Feature grid splatting

Lightplane Splatter pushes 3d-point-specific C-dimensional vectors f(pt_3d) to each grid g of the grid-list grid by means of splatting:

grid_splatted = [splat_to_grid(f(pt_3d), g_i) for g_i in grid]

Similar to the renderer, splatting is either bilinear or trilinear depending on the number of singular dimensions of g_i.

3 non-singular dimensions: If all spatial dimensions of the grid g are non-singular (i.e. D>1 and H>1 and W>1), the feature is trilinearly splatted to the grid at location pt_3d.
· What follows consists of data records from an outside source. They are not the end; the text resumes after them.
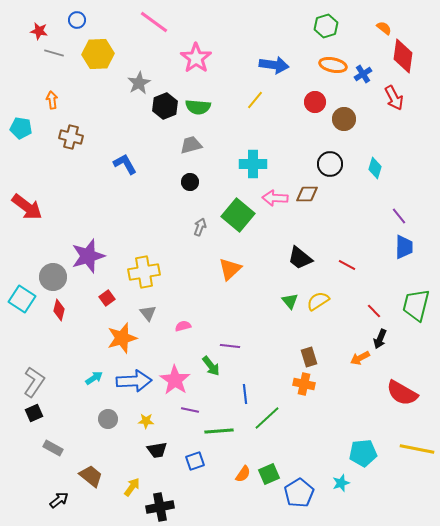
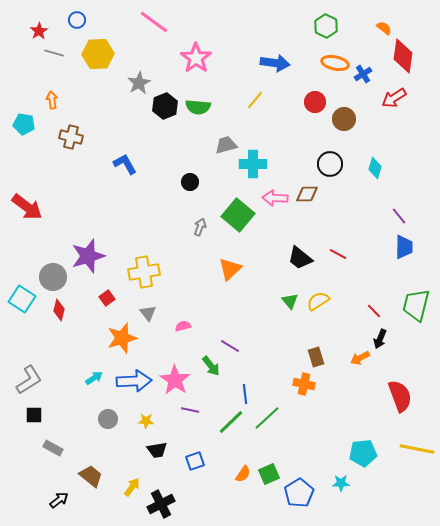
green hexagon at (326, 26): rotated 15 degrees counterclockwise
red star at (39, 31): rotated 30 degrees clockwise
blue arrow at (274, 65): moved 1 px right, 2 px up
orange ellipse at (333, 65): moved 2 px right, 2 px up
red arrow at (394, 98): rotated 85 degrees clockwise
cyan pentagon at (21, 128): moved 3 px right, 4 px up
gray trapezoid at (191, 145): moved 35 px right
red line at (347, 265): moved 9 px left, 11 px up
purple line at (230, 346): rotated 24 degrees clockwise
brown rectangle at (309, 357): moved 7 px right
gray L-shape at (34, 382): moved 5 px left, 2 px up; rotated 24 degrees clockwise
red semicircle at (402, 393): moved 2 px left, 3 px down; rotated 140 degrees counterclockwise
black square at (34, 413): moved 2 px down; rotated 24 degrees clockwise
green line at (219, 431): moved 12 px right, 9 px up; rotated 40 degrees counterclockwise
cyan star at (341, 483): rotated 18 degrees clockwise
black cross at (160, 507): moved 1 px right, 3 px up; rotated 16 degrees counterclockwise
# define a random voxel grid
B, D, H, W, C = 4, 3, 7, 5, 6
g = torch.randn(B, D, H, W, C)
# splat feature f(pt_3d) to the grid g to create a new grid
g_splatted = trilinear_splatting(g, pt_3d, f(pt_3d))

2 non-singular dimensions: If one of the spatial dimensions of the grid is singular (i.e. D==1 or H==1 or W==1), the feature is bilinearly splatted to the 2D grid g_2d (obtained by squeezing the singular dimension of g) at the 2D coordinate pt_2d comprising the 2 coordinates of the 3D point pt_3d corresponding to non-singular dimensions. The following example demonstrates Lightplane’s bilinear splatting of a (B, D, 1, W, C) grid.

# define a random grid with a singular height
B, D, H, W, C = 4, 3, 1, 5, 6
g = torch.randn(B, D, H, W, C)
# squeeze the singular height-dimension to obtain the corresponding 2d grid
g_2d = g.squeeze(2)
# the height-dimension is singular so we only sample the x- and z-coordinates
# using bilinear interpolation
x, y, z = pt_3d
g_splatted = bilinear_splatting(g, [x, z], f(pt_3d))